Interventional News has learned that the UK CAVA trial, a four-way randomised controlled trial of long-term venous access devices for the delivery of chemotherapy (Ports versus tunnelled central lines versus peripherally inserted central catheters) has begun.
The CAVA (Cancer and venous access) trial seeks to determine which device—subcutaneously tunnelled central catheters (Hickmans), peripherally inserted central catheters (PICCs) or implantable chest wall ports (Ports)—offers the best outcome from safety, clinical effectiveness and cost-effectiveness perspectives. The trial will randomise 2000 patients over three years and will be the world’s largest venous access trial.
There is currently no evidence-based guidance to help choose between these devices and the decision-making processes behind choice of device, which varies from centre to centre, is poorly understood.
The four-way randomisation is divided into PICC vs. Port (superiority design) in one arm, PICC vs. Hickman (inferiority design) in the second arm, Port vs. Hickman (superiority design) in the third arm and Port vs. PICC vs. Hickman. “This covers all eventualities; i.e. if a patient is not suitable for one device, (for instance, haematologists generally do not like Ports) then they can still be randomised into one of the other arms,” said Moss.
The investigating team in Glasgow, led by Jon G Moss, Interventional Radiology Unit, NHS Greater Glasgow and Clyde, Gartnavel General Hospital, Scotland, say venous access is seen by many interventionalists as a low key topic increasingly delegated to nurse practitioners and falling well below, for example, aortic stent grafting in the “wow” factor. However the National Institute of health Research (NIHR) took a different view and in 2011 put out a commissioned call for research to compare PICCs, Hickmans and Ports in patients receiving chemotherapy of more than 12 weeks duration.
“Interventional radiologists must engage with venous access. Although its bread and butter stuff it is a very high activity sport, important to patients and healthcare systems worldwide. EVAR and TEVAR might make the headlines for doctors and a small number of patients, venous access impacts on millions of patients. In this high tech world, it is the EVARs and TEVARs that take the limelight, but interventional radiologists must not ignore venous access— it is a duty to millions of patients,” Moss told Interventional News.
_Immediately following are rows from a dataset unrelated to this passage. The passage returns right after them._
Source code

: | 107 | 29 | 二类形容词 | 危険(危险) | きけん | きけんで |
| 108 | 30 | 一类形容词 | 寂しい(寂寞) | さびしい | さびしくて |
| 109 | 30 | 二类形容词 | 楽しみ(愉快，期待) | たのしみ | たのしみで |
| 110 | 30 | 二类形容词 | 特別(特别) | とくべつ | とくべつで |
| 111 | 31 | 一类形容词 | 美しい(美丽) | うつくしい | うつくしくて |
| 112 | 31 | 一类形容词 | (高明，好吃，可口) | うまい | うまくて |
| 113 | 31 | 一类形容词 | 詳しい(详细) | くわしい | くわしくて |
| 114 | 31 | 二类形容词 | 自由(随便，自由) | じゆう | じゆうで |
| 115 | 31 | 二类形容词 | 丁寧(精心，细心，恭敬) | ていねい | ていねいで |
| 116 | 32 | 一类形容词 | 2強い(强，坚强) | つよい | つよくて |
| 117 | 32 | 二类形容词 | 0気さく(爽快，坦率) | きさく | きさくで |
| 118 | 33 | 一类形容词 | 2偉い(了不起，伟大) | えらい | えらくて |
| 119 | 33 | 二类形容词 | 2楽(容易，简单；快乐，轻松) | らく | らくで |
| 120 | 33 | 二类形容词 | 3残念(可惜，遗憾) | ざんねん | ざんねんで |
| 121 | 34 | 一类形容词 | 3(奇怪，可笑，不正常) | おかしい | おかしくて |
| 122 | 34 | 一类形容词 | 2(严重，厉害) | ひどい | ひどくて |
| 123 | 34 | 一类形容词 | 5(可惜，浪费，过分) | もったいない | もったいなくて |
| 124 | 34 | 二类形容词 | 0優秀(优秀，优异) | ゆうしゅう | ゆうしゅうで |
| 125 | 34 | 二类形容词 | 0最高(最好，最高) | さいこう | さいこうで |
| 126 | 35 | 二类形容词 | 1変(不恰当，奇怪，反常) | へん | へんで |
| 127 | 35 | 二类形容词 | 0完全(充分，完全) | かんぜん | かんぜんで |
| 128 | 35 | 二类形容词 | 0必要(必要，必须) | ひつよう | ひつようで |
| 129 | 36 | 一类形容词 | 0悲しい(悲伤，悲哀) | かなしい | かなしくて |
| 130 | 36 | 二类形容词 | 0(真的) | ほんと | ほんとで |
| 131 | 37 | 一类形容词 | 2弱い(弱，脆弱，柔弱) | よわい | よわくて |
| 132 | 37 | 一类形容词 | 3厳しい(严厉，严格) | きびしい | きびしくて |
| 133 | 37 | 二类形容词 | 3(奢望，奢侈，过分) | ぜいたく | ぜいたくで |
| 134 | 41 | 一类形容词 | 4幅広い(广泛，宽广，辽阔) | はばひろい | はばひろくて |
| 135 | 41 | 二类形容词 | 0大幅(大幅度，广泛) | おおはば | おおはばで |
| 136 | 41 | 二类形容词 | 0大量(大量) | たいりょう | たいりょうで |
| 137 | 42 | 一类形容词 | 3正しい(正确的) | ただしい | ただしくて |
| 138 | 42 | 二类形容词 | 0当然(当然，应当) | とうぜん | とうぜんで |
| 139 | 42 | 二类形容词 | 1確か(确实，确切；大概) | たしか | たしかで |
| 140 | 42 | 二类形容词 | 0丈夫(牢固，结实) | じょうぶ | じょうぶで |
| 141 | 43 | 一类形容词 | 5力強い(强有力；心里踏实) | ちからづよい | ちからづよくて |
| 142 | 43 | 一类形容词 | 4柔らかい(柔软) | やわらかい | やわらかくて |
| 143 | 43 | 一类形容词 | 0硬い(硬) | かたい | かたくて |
The National Chemotherapy Advisory Group estimated approximately 65,000 chemotherapy programmes per year and Hospital Activity Data for England reported 425,000 deliveries of chemotherapy for cancer in the year 2009–2010.
The trial has randomised 32 patients from Glasgow, Manchester, Leeds and Newcastle to date. “Birmingham and Durham will open recruitment shortly and St George’s will join as the London site,” Moss added. He explained that the centres have all been chosen because of the significant number of venous access devices they use plus their strong commitment to a research ethic and deliverability.
“The dominant strategy at present is a Hickman, followed by PICC with Ports being used infrequently. There is a gradual shift away from Hickman towards PICC in some centres which may be due to evolving nurse-led delivery. Ports offer many potential advantages which include fewer complications, less maintenance, reduced treatment interruption, improved quality of life and patient satisfaction. However Ports are the most expensive device and their cost-effectiveness is unknown. It is likely that the initial cost and the slightly more complex insertion procedure is limiting usage. The decision-making processes behind choice of device is poorly understood and varies from centre to centre. In addition to clinical factors, the views of the oncologist, nurse or radiologist, the availability of staff, cost pressures and who places the device all play an unknown role. Currently there is no evidence-based guidance to help choose between them. Venous access services are evolving and there is an increasing input from dedicated nurse specialists. In some of the more proactive centres, these nurses will discuss the options with a patient and then place the device. This nurse-driven service is usually under the supervision of either anaesthetists or interventional radiologists. Surgeons rarely have any significant input in UK practice,” the investigators write.